==== MATERIALS PROVIDED
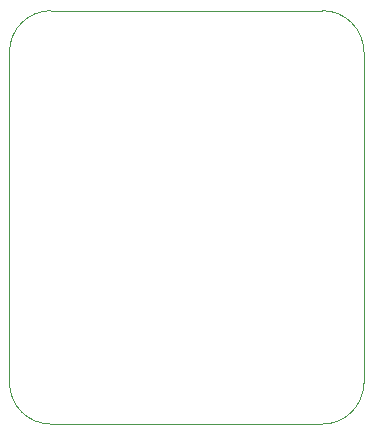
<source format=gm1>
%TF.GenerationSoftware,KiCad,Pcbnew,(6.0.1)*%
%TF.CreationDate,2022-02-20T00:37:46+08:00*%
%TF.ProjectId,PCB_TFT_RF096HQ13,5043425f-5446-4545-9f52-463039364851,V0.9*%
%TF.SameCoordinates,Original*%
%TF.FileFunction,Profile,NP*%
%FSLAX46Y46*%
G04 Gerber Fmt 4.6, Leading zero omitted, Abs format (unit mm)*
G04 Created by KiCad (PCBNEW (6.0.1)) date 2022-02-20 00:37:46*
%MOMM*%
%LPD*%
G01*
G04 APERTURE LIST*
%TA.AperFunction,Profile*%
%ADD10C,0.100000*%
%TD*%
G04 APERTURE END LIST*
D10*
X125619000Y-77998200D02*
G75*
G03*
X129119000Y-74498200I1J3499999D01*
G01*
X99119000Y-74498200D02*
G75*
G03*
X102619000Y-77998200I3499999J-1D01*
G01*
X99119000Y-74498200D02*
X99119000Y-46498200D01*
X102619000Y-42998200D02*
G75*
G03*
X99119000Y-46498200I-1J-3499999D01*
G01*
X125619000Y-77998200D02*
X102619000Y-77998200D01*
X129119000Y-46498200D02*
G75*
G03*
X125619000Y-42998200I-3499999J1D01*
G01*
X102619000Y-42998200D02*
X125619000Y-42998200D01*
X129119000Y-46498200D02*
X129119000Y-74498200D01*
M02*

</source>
========
» **WHAT YOU SHOULD DO**:
The entries above should be retyped exactly, minus any pictures.

» **RESULT FOR THIS EXERCISE**:
<source format=gm1>
%TF.GenerationSoftware,KiCad,Pcbnew,(6.0.1)*%
%TF.CreationDate,2022-02-20T00:37:46+08:00*%
%TF.ProjectId,PCB_TFT_RF096HQ13,5043425f-5446-4545-9f52-463039364851,V0.9*%
%TF.SameCoordinates,Original*%
%TF.FileFunction,Profile,NP*%
%FSLAX46Y46*%
G04 Gerber Fmt 4.6, Leading zero omitted, Abs format (unit mm)*
G04 Created by KiCad (PCBNEW (6.0.1)) date 2022-02-20 00:37:46*
%MOMM*%
%LPD*%
G01*
G04 APERTURE LIST*
%TA.AperFunction,Profile*%
%ADD10C,0.100000*%
%TD*%
G04 APERTURE END LIST*
D10*
X125619000Y-77998200D02*
G75*
G03*
X129119000Y-74498200I1J3499999D01*
G01*
X99119000Y-74498200D02*
G75*
G03*
X102619000Y-77998200I3499999J-1D01*
G01*
X99119000Y-74498200D02*
X99119000Y-46498200D01*
X102619000Y-42998200D02*
G75*
G03*
X99119000Y-46498200I-1J-3499999D01*
G01*
X125619000Y-77998200D02*
X102619000Y-77998200D01*
X129119000Y-46498200D02*
G75*
G03*
X125619000Y-42998200I-3499999J1D01*
G01*
X102619000Y-42998200D02*
X125619000Y-42998200D01*
X129119000Y-46498200D02*
X129119000Y-74498200D01*
M02*

</source>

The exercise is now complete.